“Это примерно 20 лет, которые нужно выдержать”

Реформирование отдельных сфер российской реальности — важная тема для дискуссий и публикаций. Нюанс в том, что системные реформы придётся начинать одномоментно, этапов реформирования будет множество, и на каждом будут меняться выигравшие и проигравшие. Важнее не начать реформы, а довести их до конца, а для этого выстроить новую систему власти, перераспределив полномочия по вертикали и по горизонтали. 24 апреля Ирина Бусыгина и Михаил Филиппов — авторы самой сложной и самой системной главы проекта «Транзит», подготовленного при поддержке Free Russia Foundation, — рассказали, почему для России нет простых решений, почему с федерализацией, возможно, стоит подождать и почему потомки неизбежно придут к нам с претензиями. Предлагаем вам конспект третьей дискуссии в рамках проекта «Транзит».

Ирина Бусыгина, профессор, научный сотрудник Центра российских и евразийских исследований Дэвиса при Гарвардском университете

Любой проект, нацеленный на российский транзит, так или иначе затрагивает деволюцию, или децентрализацию — пересмотр властных отношений по вертикали, т. е. передачу полномочий, власти, ресурсов, зон ответственности с одного уровня на другой, из центра в регионы, и по горизонтали, между институтами — от президента парламенту.

Понимает ли кто-то всю сложность этого проекта? Никто, включая меня. Мы можем только предположить и наметить, с чем Россия может столкнуться после падения режима. У страны очень тяжёлые структурные условия, очень тяжёлая наследственность, огромная территория. Система цементирована на принципах, которые не реформируются и будут представлять чудовищные сложности.

Ум наш не в состоянии это охватить — и не надо. Но нужно говорить о сложных вопросах, не перепрыгивая через них, не отмахиваясь от вещей, которых мы пока не понимаем. Все мы, и я тоже, ждём, чтоб кто-то пришел и убедительно сказал: скоро все будет хорошо. Но слово «скоро» надо вытащить из этого рассуждения.

Михаил Филиппов, профессор Университета Бинхэмтон (штат Нью-Йорк, США)

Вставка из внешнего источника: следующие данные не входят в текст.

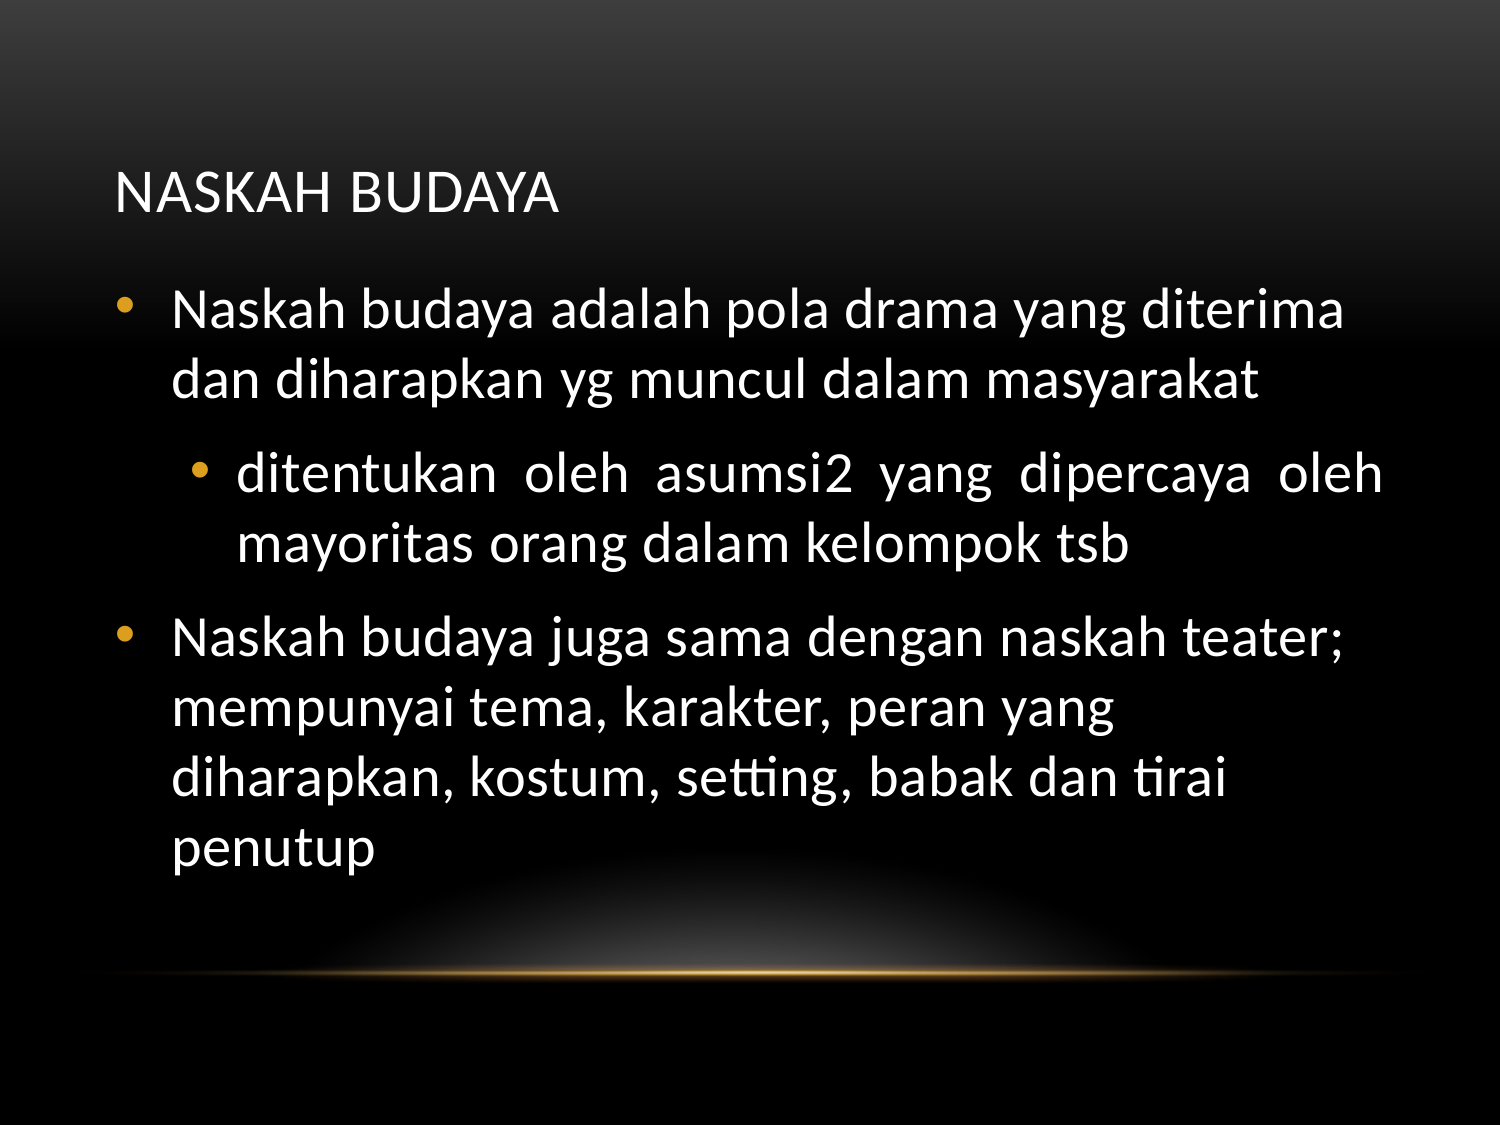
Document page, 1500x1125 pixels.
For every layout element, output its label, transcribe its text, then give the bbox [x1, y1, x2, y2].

Принципиально важно поддерживать пакетные изменения — в том числе чтобы избежать хаоса. Если он случится, будет неизбежен возврат сначала к Ельцину, потом к Путину.

Надо начинать сразу со многих вещей, иначе ни одна из них не будет работать. Есть разные подходы, разные сценарии, но все они требуют одновременного реформирования всего. Подход «шаг за шагом» не работает даже в экономике, всегда приходится делать всё сразу. В идеале можно быть готовыми к возможным вариациям: если так — то такой пакет изменений, если этак — то другой.

Ирина

Прочитанная мной литература говорит: если вы вводите конкурентные выборы и проводите их 5 циклов (в том числе на местном уровне), то можно сказать, что система консолидировалась на новых правилах. Это примерно 20 лет, которые нужно выдержать.

Михаил

А за 10 лет станет понятно, куда повернулась ситуация.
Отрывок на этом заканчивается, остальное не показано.